Your senior IC — the one you trust, the one who's been carrying the weight on the team's hardest workflow — slacks you: "Hey, got 15? I built something."
You sit down. They share their screen. There's a notebook open, or a custom GPT, or a no-code workflow with seven AI nodes wired through it. They start walking you through it, and somewhere around minute three you realize: you do not actually understand what this thing is doing.
You understand the outcome they're claiming — "it cuts our weekly reporting prep from six hours to forty minutes." You understand that they're proud of it, and they should be. What you do not understand is the engine.
This is the moment most managers either rubber-stamp it ("amazing, ship it") or shut it down ("let's run this past IT first") — and both are mistakes that cost you authority either way. The rubber-stamp turns you into a mascot, not a manager. The shut-down trains your best people to stop bringing you their AI work and route around you.

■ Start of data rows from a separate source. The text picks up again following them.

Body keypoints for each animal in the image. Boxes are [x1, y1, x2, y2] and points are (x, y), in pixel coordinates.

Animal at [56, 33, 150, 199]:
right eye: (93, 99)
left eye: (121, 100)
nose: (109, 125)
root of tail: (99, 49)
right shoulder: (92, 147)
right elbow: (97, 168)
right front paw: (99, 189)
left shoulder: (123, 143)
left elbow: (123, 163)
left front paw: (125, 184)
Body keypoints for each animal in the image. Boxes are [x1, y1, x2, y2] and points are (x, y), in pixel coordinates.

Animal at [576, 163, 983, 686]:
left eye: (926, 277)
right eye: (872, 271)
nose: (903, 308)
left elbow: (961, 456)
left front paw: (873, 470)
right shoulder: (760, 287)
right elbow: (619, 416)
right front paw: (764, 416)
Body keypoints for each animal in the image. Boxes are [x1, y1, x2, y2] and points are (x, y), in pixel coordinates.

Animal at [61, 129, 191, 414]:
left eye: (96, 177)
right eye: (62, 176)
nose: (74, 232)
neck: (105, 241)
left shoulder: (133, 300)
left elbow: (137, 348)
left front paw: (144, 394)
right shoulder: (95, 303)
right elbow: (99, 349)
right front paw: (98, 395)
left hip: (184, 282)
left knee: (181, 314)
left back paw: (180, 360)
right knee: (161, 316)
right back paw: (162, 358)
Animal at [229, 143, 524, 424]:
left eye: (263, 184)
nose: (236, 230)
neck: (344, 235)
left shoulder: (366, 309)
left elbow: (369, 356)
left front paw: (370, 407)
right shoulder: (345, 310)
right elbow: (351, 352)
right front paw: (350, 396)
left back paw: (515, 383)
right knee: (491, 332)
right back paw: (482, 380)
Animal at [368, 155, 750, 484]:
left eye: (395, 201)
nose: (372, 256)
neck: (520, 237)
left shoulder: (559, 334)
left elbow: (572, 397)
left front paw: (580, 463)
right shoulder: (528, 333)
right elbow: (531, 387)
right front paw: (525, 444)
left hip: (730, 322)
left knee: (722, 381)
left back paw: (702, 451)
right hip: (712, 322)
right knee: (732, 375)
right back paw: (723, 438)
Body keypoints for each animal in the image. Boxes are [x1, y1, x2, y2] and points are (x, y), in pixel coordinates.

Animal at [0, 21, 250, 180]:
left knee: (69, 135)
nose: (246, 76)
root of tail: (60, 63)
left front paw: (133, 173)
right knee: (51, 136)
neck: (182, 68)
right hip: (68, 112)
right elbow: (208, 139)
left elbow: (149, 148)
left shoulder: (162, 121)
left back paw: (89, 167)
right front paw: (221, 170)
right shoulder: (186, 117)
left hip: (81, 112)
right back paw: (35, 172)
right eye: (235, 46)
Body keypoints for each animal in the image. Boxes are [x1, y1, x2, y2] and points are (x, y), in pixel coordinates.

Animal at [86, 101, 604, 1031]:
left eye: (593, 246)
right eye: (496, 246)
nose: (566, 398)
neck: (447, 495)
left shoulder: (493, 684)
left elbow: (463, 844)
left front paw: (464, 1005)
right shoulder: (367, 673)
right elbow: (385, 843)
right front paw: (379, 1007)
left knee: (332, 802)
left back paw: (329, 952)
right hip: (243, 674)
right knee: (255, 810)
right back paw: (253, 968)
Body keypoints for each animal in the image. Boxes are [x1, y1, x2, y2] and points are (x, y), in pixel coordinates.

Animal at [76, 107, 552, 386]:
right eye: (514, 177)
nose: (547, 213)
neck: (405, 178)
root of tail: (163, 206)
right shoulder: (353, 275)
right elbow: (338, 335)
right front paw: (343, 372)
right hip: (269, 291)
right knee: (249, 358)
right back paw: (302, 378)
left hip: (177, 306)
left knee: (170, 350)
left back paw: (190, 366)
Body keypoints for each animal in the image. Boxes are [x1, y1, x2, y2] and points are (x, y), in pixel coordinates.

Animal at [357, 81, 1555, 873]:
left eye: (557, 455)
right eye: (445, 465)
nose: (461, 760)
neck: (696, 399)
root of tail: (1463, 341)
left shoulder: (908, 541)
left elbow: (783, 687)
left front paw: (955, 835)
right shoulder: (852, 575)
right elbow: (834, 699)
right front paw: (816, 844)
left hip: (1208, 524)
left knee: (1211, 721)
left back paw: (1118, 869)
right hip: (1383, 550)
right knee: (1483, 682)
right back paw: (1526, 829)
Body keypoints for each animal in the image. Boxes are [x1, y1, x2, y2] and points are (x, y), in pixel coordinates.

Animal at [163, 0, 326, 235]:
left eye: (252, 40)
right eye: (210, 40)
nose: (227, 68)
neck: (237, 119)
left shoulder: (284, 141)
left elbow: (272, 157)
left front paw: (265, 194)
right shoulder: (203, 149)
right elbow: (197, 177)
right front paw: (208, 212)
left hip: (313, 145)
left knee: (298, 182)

Here's the exact script and the five-question checklist that lets you stay the manager in the room without faking competence you don't have.
The opening line that buys you back authority
The instinct is to fake understanding. The career move is to name the gap honestly — but frame the next move, not the gap.
Say this:
"Walk me through it one more time, but slower. I'm going to ask the boring questions on purpose. I need to be able to defend this when someone two levels up asks."
What that one sentence does:
It legitimizes your slowness. You're not catching up; you're stress-testing for them.
It positions you as their cover. You're not the bottleneck; you're the shield between their build and the next round of scrutiny.
It signals the questions are coming. They get to prepare, not be ambushed.
Now you've earned the right to ask the five questions every direct-report-built AI thing must survive before you put your name on it.
The 5 questions every AI build must survive
These are not technical questions. You don't need to know what a vector embedding is. You need to know what breaks, who owns it, and what happens when it's wrong.
1. "What's the worst output it could produce, and how would we know."
This is the most important question, and the one almost no one asks. If your direct report says "it can't really produce a bad output" — that's a red flag. Every LLM-driven workflow has a failure mode. The good builders have already thought about it. Make them name one.
2. "Who is going to maintain this when you go on PTO."